Gesellschaft und Soziales

Menschenverstand

Sehr geehrter Herr Oberbürgermeister Christian Ude,

nachdem ich am 03.04.2013 den Beitrag der BR Sendung „Kontrovers – „Hundeattacken gegen Kinder – Verbiss an der kleinen Pauline im Sommer 2012“ verfolgt habe, sehe ich mich veranlasst, hierzu einen Beitrag zu schreiben.

Bisher habe ich gedacht, dass wir uns in Bayern und speziell in der Landeshauptstadt München dem Grundsatz „Leben und leben lassen“ verpflichtet sehen. Solange dieser Grundsatz und geltende Gesetze nicht verletzt werden, kann eigentlich jeder tun und lassen was er will. Grundsätzlich sollte das auch für jedes Lebewesen gelten. Dennoch verlangt doch der gesunde Menschenverstand, wie auch unsere christlich geprägte Wertemoral, dass wir einen Unterschied zwischen Tier und Mensch machen.

Das heißt natürlich nicht, dass wir Menschen andere Lebewesen quälen oder schlecht behandeln dürfen. Dennoch muss bezugnehmend auf den Beitrag deutlich gemacht werden, dass ein Tier (egal welcher Gattung), dass unberechenbar ist und Kleinkindern solch grausame Bisswunden zufügt, sein Recht auf ein Weiterleben verwirkt hat! Sofern ich ein Hundehalter wäre, würde ich nach so einem Vorfall persönlich dafür Sorge tragen, dass dieses Tier umgehend eingeschläfert wird. Ich wäre auch absolut damit einverstanden, wenn es von einem Beamten der Polizei sofort bei einem solch schrecklichen Verbiss getötet würde. Seinerzeit wurde ja auch beim Bären „Bruno“ von Gesetzes wegen entsprechend vorgegangen.

Die im Beitrag dargelegte Argumentation Ihres KVR Chefs, Herrn Wilfried Blume-Beyerle finde ich eine Zumutung und blanker Hohn gegenüber der betroffen Familie. Das kann doch nicht sein, dass ein Amtschef einen - der Sache überhaupt nicht angemessenen Standpunkt salonfähig der Öffentlichkeit darbietet. Selbst wenn die Rechtslage dieses stützt.
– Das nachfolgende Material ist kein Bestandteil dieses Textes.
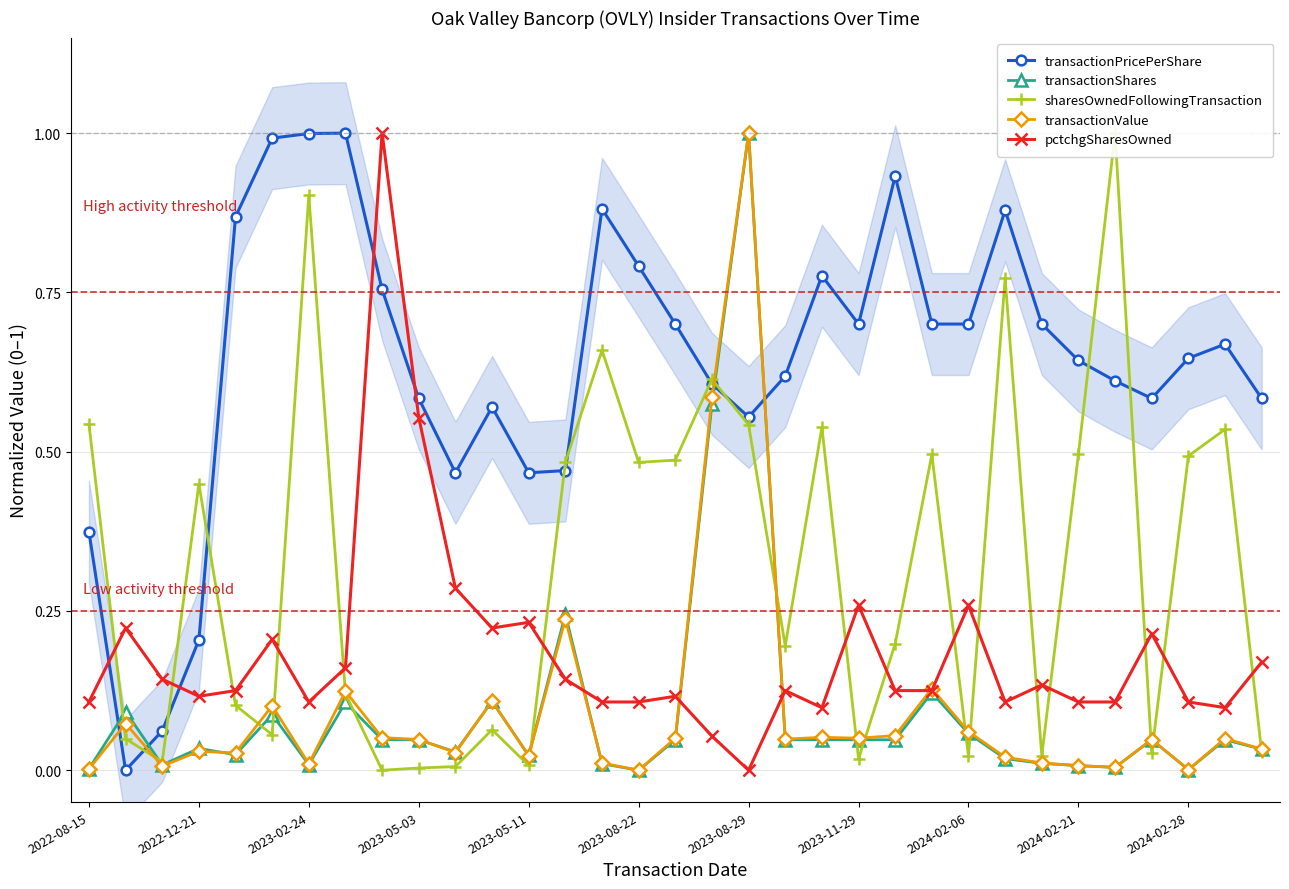

How many distinct data groups are displayed?

5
Wenn dem tatsächlich so ist, ist wohl auch was falsch gelaufen im Rechtsstaat!

Gerade vor Neuwahlen - schauen/hören wir Bürger - unseren gewählten Volksvertretern genau zu, was Sie da von sich geben oder was diese für uns tun oder lassen.

Ich würde mir in Anbetracht des menschlichen Leides wünschen, dass Sie sich der Sache annehmen; der Familie und vor allem des schwer geschädigten Kindes wegen, um eine einvernehmliche Lösung zu erwirken.

Was können Sie persönlich tun, um bei solchen Vorfällen eine angemessene behördliche Maßnahme einzuleiten?

Mit freundlichen Grüßen

Martin Maurer
81547 München

Link:
http://www.br.de/fernsehen/bayerisches-fernsehen/sendunge...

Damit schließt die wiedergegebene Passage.